Ambas películas están íntimamente
relacionadas porque son sendas adaptaciones de la misma novela: El fuego fatuo (1931) de Pierre Drieu La
Rochelle. Este polémico escritor francés colaboró con los alemanes en la época
del régimen de Vichy y esta circunstancia, su desencanto con el nazismo y la
derrota final de este se relacionan con su propio suicidio en 1945 (el cual
ejecutó con éxito después de dos intentos fallidos).
En la película de Malle, el
protagonista (interpretado por un magnífico Maurice Ronet) está inmerso en un
proceso de cura de su alcoholismo. Pero dicho problema no es más que el eco de
un problema mucho mayor para él: su falta de inspiración como escritor y su
incapacidad para seguir creando algo valioso. Es decir, si en Alemania, año cero o Las horas el suicidio es la consecuencia
de una estructura social, aquí lo vemos desde una óptica estrictamente
personal. Mientras Maurice Ronet se va despidiendo (sin que parezca una
despedida) de sus amigos y conocidos, vamos viendo cuál es la diferencia
esencial entre el protagonista y el resto de personajes: estos aceptan unas
circunstancias vitales que no son las que soñaban cuando eran jóvenes y
demuestran tener tolerancia a la frustración mientras que el protagonista no es
capaz de engañarse a sí mismo dando por bueno un mundo que no era el que había
previsto. Hasta cierto punto, el suicidio es un acto de afirmación individual
que pretende expresar su rechazo hacia el entorno donde le ha tocado vivir.

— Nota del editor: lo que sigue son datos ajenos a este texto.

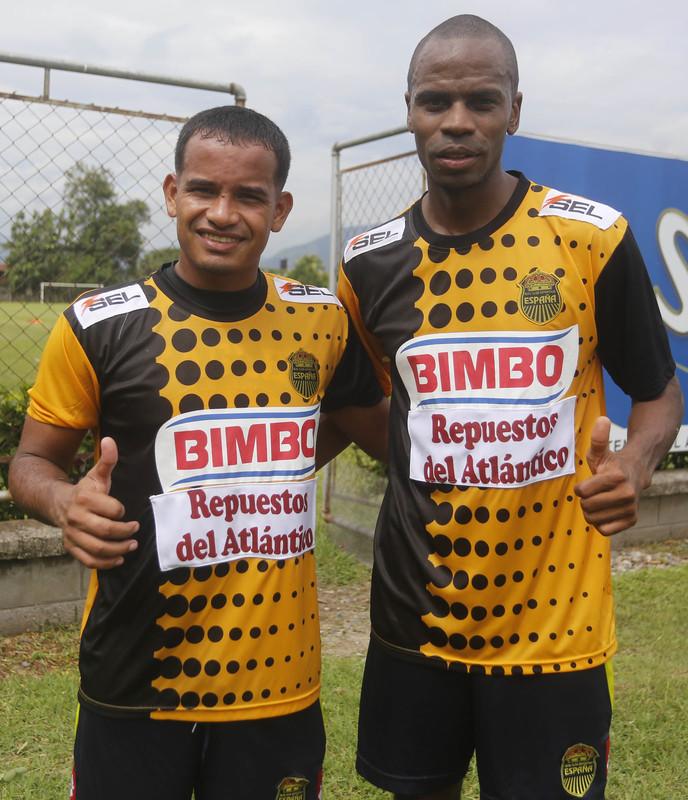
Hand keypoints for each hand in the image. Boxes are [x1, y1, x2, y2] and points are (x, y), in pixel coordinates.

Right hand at [61, 437, 139, 568]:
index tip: (127, 512)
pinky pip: (87, 560)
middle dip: (125, 532)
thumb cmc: (85, 490)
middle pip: (106, 531)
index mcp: (84, 498)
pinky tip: (118, 560)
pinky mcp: (71, 547)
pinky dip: (104, 563)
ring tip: (132, 546)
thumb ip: (107, 460)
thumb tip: (111, 440)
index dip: (122, 511)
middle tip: (136, 530)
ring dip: (118, 550)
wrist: (57, 503)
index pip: (112, 509)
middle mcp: (76, 518)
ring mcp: (72, 534)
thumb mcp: (96, 475)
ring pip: (98, 548)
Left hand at [573, 416, 645, 535]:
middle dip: (586, 500)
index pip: (582, 492)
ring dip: (592, 512)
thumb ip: (598, 438)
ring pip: (593, 519)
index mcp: (616, 476)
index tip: (588, 483)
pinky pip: (604, 530)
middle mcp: (626, 493)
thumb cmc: (612, 464)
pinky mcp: (632, 520)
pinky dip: (600, 523)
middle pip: (586, 507)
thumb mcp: (601, 451)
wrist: (636, 475)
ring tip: (600, 501)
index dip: (581, 488)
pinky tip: (606, 512)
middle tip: (595, 493)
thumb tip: (602, 419)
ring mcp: (630, 508)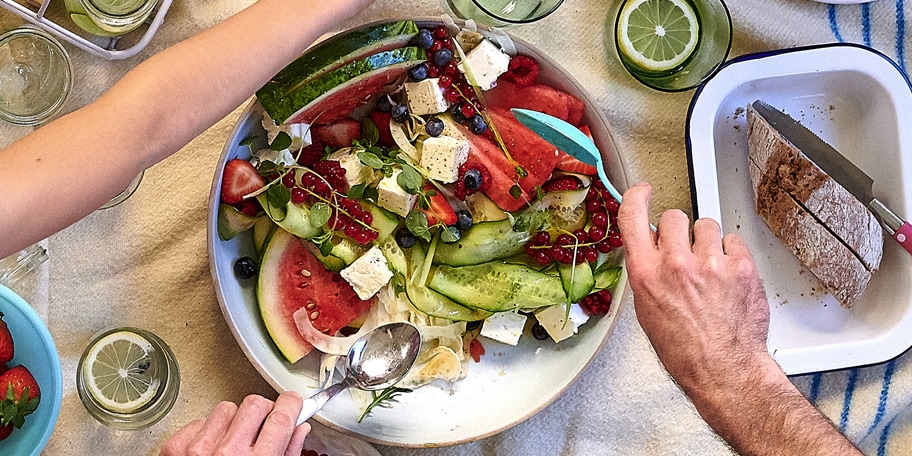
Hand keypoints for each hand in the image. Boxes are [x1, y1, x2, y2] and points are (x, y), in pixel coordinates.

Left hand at [161, 392, 309, 455]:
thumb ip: (286, 453)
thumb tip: (298, 430)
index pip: (281, 417)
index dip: (291, 404)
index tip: (293, 403)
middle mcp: (227, 454)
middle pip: (255, 405)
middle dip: (264, 412)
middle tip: (263, 425)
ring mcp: (199, 449)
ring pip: (226, 408)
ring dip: (234, 421)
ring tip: (233, 441)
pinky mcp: (176, 448)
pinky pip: (199, 421)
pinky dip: (208, 431)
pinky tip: (212, 448)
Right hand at [616, 182, 772, 391]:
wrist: (723, 369)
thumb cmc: (684, 349)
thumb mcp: (647, 311)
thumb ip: (648, 273)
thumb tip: (653, 251)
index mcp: (646, 274)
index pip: (633, 217)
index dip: (636, 197)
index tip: (643, 190)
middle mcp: (676, 264)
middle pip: (675, 216)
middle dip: (680, 230)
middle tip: (686, 252)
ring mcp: (711, 264)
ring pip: (707, 225)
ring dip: (708, 242)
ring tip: (711, 269)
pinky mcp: (741, 267)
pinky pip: (734, 241)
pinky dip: (732, 255)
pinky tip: (728, 276)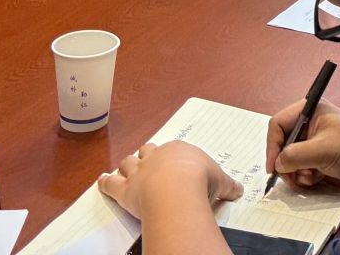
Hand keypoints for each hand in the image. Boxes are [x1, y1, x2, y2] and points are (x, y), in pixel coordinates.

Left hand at [99, 140, 240, 220]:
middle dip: (146, 155)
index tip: (174, 162)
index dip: (170, 156)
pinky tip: (101, 181)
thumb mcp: (220, 180)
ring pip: (128, 163)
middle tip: (147, 159)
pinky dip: (105, 183)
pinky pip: (111, 184)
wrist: (178, 190)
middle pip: (147, 151)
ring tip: (124, 167)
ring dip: (126, 165)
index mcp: (177, 150)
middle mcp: (155, 157)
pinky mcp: (125, 190)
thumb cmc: (199, 180)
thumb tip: (238, 189)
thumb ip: (227, 184)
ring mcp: (138, 172)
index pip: (172, 150)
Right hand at [264, 100, 339, 191]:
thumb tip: (277, 164)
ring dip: (296, 172)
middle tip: (291, 177)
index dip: (272, 145)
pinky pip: (299, 169)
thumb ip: (295, 155)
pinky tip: (318, 178)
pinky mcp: (317, 159)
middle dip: (285, 163)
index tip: (273, 166)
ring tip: (310, 177)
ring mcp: (312, 143)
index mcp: (309, 110)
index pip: (278, 125)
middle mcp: (308, 125)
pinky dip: (304, 177)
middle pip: (281, 144)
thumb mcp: (322, 150)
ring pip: (288, 160)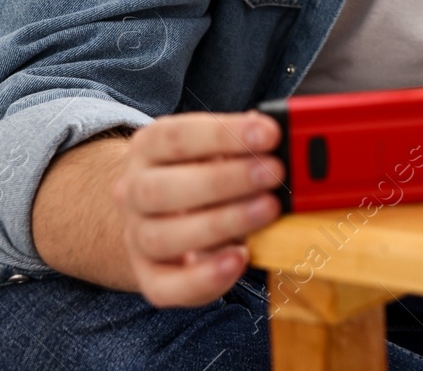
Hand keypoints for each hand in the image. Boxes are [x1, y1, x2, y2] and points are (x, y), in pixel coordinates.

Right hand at [109, 111, 284, 306]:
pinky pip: (165, 287)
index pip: (176, 137)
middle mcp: (134, 192)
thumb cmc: (202, 173)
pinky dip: (204, 277)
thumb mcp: (218, 149)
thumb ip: (244, 144)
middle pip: (161, 190)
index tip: (270, 134)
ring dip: (222, 223)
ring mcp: (136, 237)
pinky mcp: (148, 276)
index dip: (224, 135)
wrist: (162, 213)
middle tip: (274, 174)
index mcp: (149, 148)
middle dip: (225, 180)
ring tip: (268, 210)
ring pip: (161, 238)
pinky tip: (240, 258)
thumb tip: (289, 136)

Sin embargo, Oslo, 31 de agosto hace una lectura mucho más ácida de la historia.
Siguiendo en su trama un esquema parecido al de la película de Malle, en esta
película noruega el alcoholismo del protagonista original es sustituido por un
problema de drogadicción. Frente a la falta de inspiración del personaje
interpretado por Maurice Ronet, en Oslo,
31 de agosto el protagonista sufre de una falta de deseo o de cualquier
tipo de apetencia. Se podría afirmar que eran las drogas las que daban sentido
a su vida y, cuando ya no puede disponer de ellas, no encuentra ningún tipo de
aspiración que colme su espíritu. Oslo,
31 de agosto plantea de modo radical la naturaleza esencial del suicidio:
la pérdida del ansia de vivir, la ausencia absoluta de expectativas y la
pérdida del impulso inconsciente que empuja a cualquier ser humano a seguir
adelante. La secuencia final de esta película resume, con desconcertante
gelidez (de un modo que recuerda el desenlace de La metamorfosis de Kafka), el sentimiento que embarga al suicida en
su último momento: él se va mientras el mundo sigue rodando indiferente ante el
destino de alguien que ya no pertenece a él, de alguien que sobra en unas
estructuras en las que no tiene cabida, de alguien que sólo puede esperar la
soledad y la marginación. El mostrar ese abismo al que sólo se asoman las almas
rotas no suele ser un plato emocional de buen gusto y, por ello, el cine lo
elude sabiendo que el gran público daría la espalda a historias tan
angustiosas. Por ello, no está de más recordar estos títulos porque afrontan
con valentía un tema que muy pocos tienen el coraje de abordar.